TASK GOAL → Render the lines of these records as a Markdown table with two columns, Row for the row number and Line for the line itself, skipping blank lines. Leave the pictures out of the table.

LISTING →
______________________________
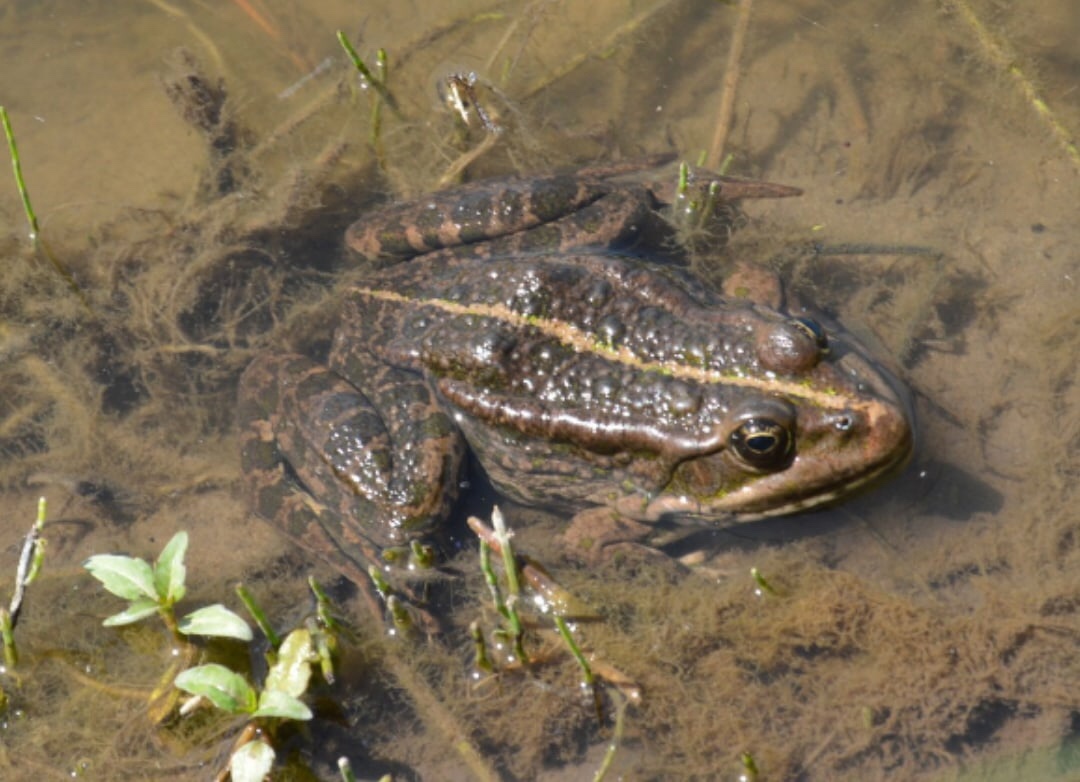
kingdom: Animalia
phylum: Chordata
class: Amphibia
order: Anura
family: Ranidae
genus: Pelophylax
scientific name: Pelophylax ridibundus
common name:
______________________________
TASK ANSWER →
| Row | Line |
|---|---|
| 1 | kingdom: Animalia |
| 2 | phylum: Chordata |
| 3 | class: Amphibia |
| 4 | order: Anura |
| 5 | family: Ranidae |
| 6 | genus: Pelophylax |
| 7 | scientific name: Pelophylax ridibundus |
| 8 | common name: |